2. The centrality of marketing
1 Most management and marketing writers now distinguish between selling and marketing. The 'selling concept' assumes that resisting consumers have to be persuaded by vigorous hard-selling techniques to buy non-essential goods or services. Products are sold rather than bought. The 'marketing concept', on the contrary, assumes that the producer's task is to find wants and fill them. In other words, you don't sell what you make, you make what will be bought. As well as satisfying existing needs, marketers can also anticipate and create new ones. The markets for the Walkman, video games, personal computers, and genetic engineering, to choose some recent examples, were largely created rather than identified.
2 Marketers are consequently always looking for market opportunities - profitable possibilities of filling unsatisfied needs or creating new ones in areas in which the company is likely to enjoy a differential advantage, due to its distinctive competencies (the things it does particularly well). Market opportunities are generally isolated by market segmentation. Once a target market has been identified, a company has to decide what goods or service to offer. This means that much of the work of marketing has been done before the final product or service comes into existence. It also means that the marketing concept has to be understood throughout the company, e.g. in the production department of a manufacturing company as much as in the marketing department itself. The company must also take account of the existence of competitors, who always have to be identified, monitored and defeated in the search for loyal customers.
3 Rather than risk launching a product or service solely on the basis of intuition or guesswork, most companies undertake market research (GB) or marketing research (US). They collect and analyse information about the size of a potential market, about consumers' reactions to particular product or service features, and so on. Sales representatives, who also talk to customers, are another important source of information.
4 Once the basic offer, e.g. a product concept, has been established, the company has to think about the marketing mix, i.e. all the various elements of a marketing programme, their integration, and the amount of effort that a company can expend on them in order to influence the target market. The best-known classification of these elements is the "4 Ps': product, place, promotion and price. Aspects to be considered in marketing products include quality, features (standard and optional), style, brand name, size, packaging, services and guarantee. Place in a marketing mix includes such factors as distribution channels, locations of points of sale, transport, inventory size, etc. Promotion groups together advertising, publicity, sales promotion, and personal selling, while price includes the basic list price, discounts, the length of the payment period, possible credit terms, and so on. It is the job of a product manager or a brand manager to look for ways to increase sales by changing the marketing mix.

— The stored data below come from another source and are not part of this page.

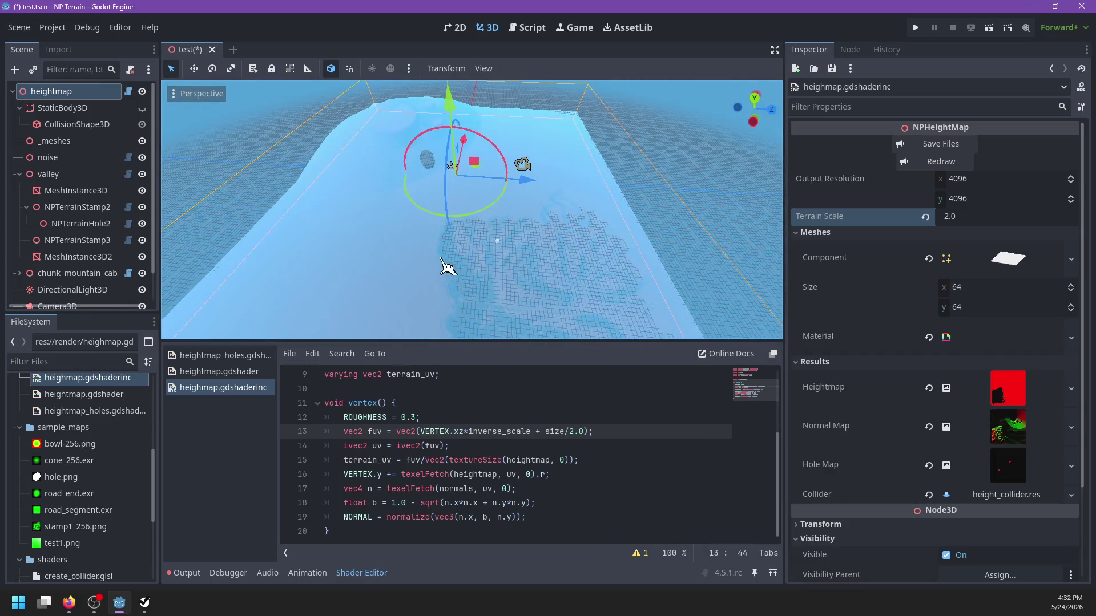
pyautogui.press('ctrl+s')
# Move the 'Regenerate meshes' task out of the Scale list in the to-do note and save it.
pyautogui.click(146, 608)
pyautogui.moveTo(358, 405)
pyautogui.mouseDown()
pyautogui.moveTo(320, 415)
pyautogui.moveTo(353, 417)
pyautogui.mouseUp()
pyautogui.press('ctrl+s')
pyautogui.click(343, 407)
# Back in Godot, open heightmap.gd in the script editor and hide the shader panel.
pyautogui.click(459, 9)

5 It must be remembered that quite apart from consumer markets (in which people buy products for direct consumption) there exists an enormous producer or industrial or business market, consisting of all the individuals and organizations that acquire goods and services that are used in the production of other goods, or in the supply of services to others. Few consumers realize that the producer market is actually larger than the consumer market, since it contains all the raw materials, manufactured parts and components that go into consumer goods, plus capital equipment such as buildings and machines, supplies such as energy and pens and paper, and services ranging from cleaning to management consulting, all of which have to be marketed. There is consequently more industrial than consumer marketing, even though ordinary consumers are seldom exposed to it.